Stored data:
________________

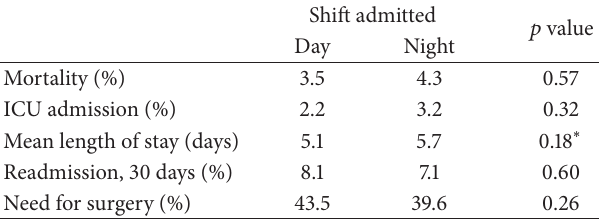
Table 3: Comparison of outcomes between patients admitted during day and night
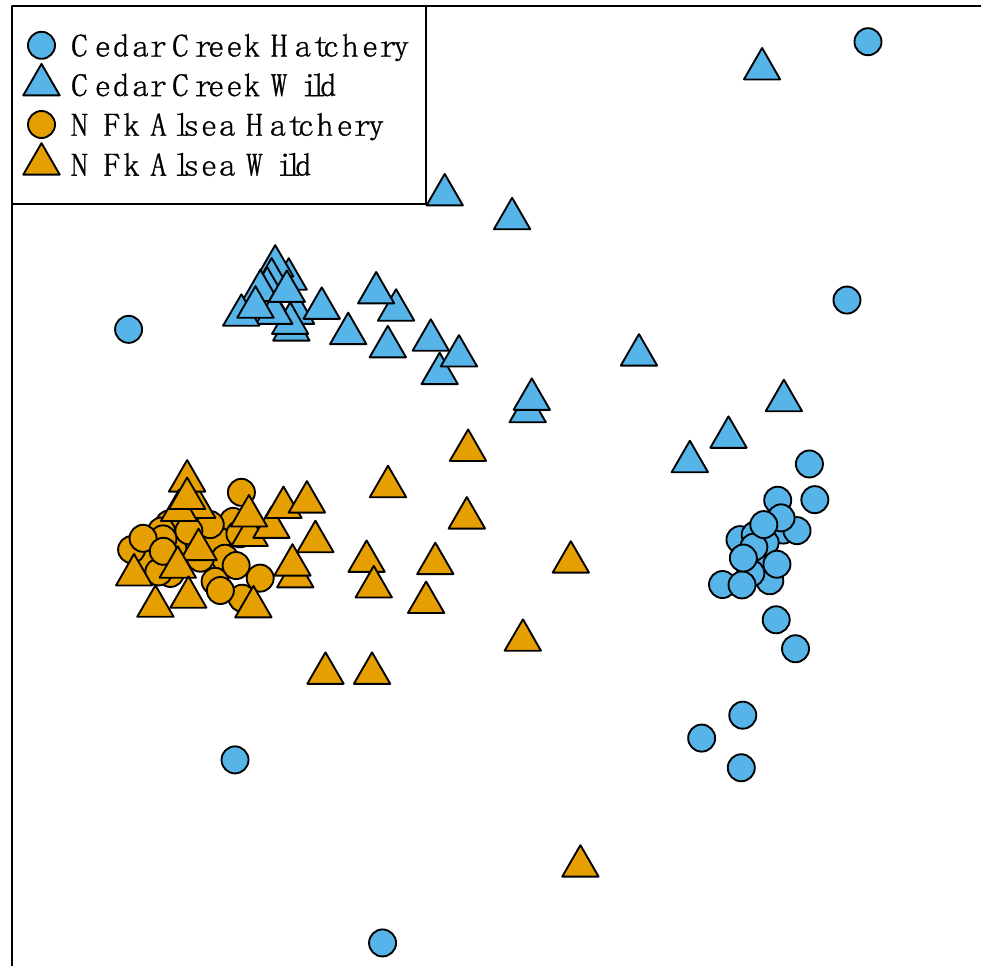
Figure 5. The gut microbiomes of traditional hatchery-reared steelhead differ compositionally compared to their wild broodstock counterparts. NMDS plot showcasing the differences between hatchery broodstock and wild broodstock gut microbial samples (PERMANOVA R 2 = 0.29, p < 0.01) as well as differences between Cedar Creek Hatchery and North Fork Alsea Hatchery locations (PERMANOVA R 2 = 0.07, p < 0.001). Stress = 0.13. Visually, there is separation between wild steelhead gut microbial composition and hatchery steelhead gut microbial composition within their respective river basins.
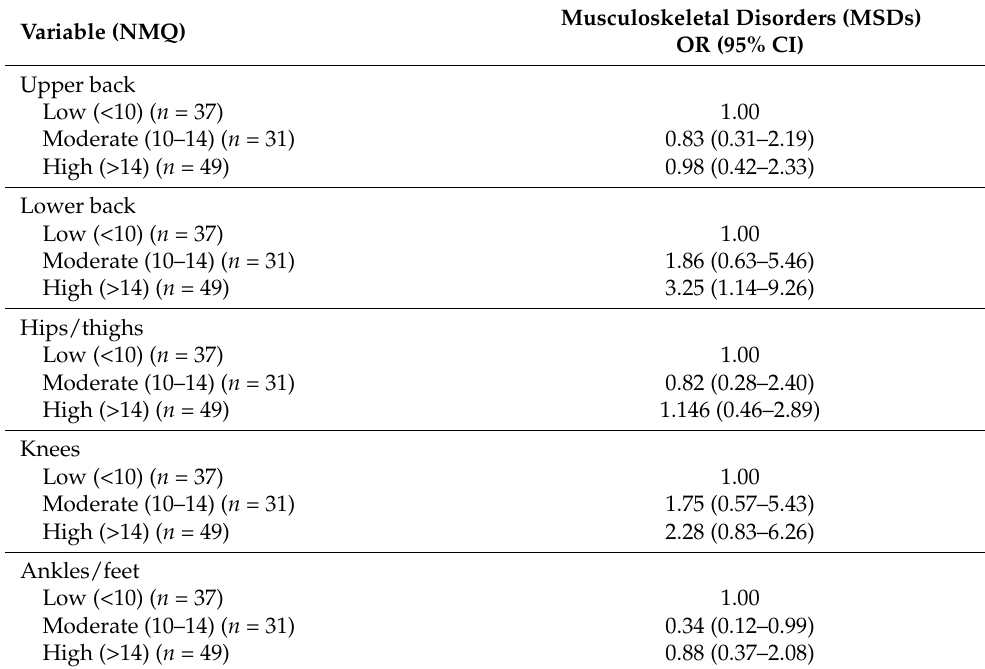
Table 4. Hazard ratio analysis between the NMQ and scale II of the checklist for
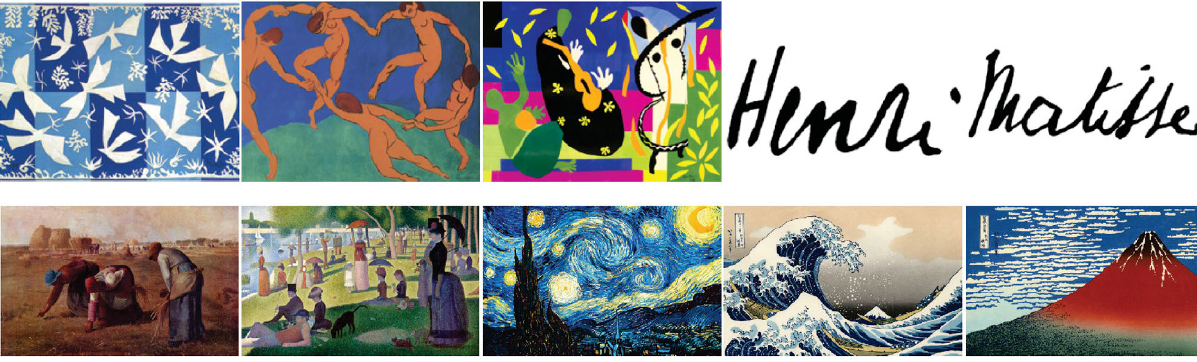
, and secret I S . 1 2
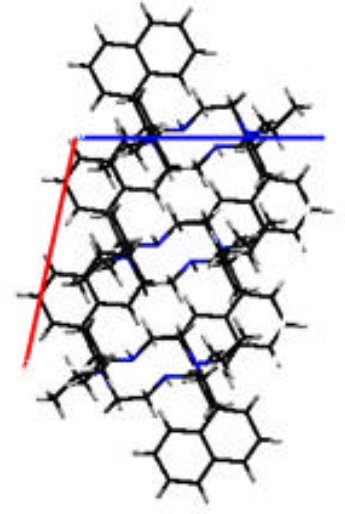
Figure 3. Packing diagram, viewing along the b axis of the unit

________________

From the entries, copy every line in which the word "Figure" occurs.

▶ _ANSWER BELOW_
Figure 5. The gut microbiomes of traditional hatchery-reared steelhead differ compositionally compared to their wild broodstock counterparts. NMDS plot showcasing the differences between hatchery broodstock and wild broodstock gut microbial samples (PERMANOVA R 2 = 0.29, p < 0.01) as well as differences between Cedar Creek Hatchery and North Fork Alsea Hatchery locations (PERMANOVA R 2 = 0.07, p < 0.001). Stress = 0.13. Visually, there is separation between wild steelhead gut microbial composition and hatchery steelhead gut microbial composition within their respective river basins.
Figure 3. Packing diagram, viewing along the b axis of the unit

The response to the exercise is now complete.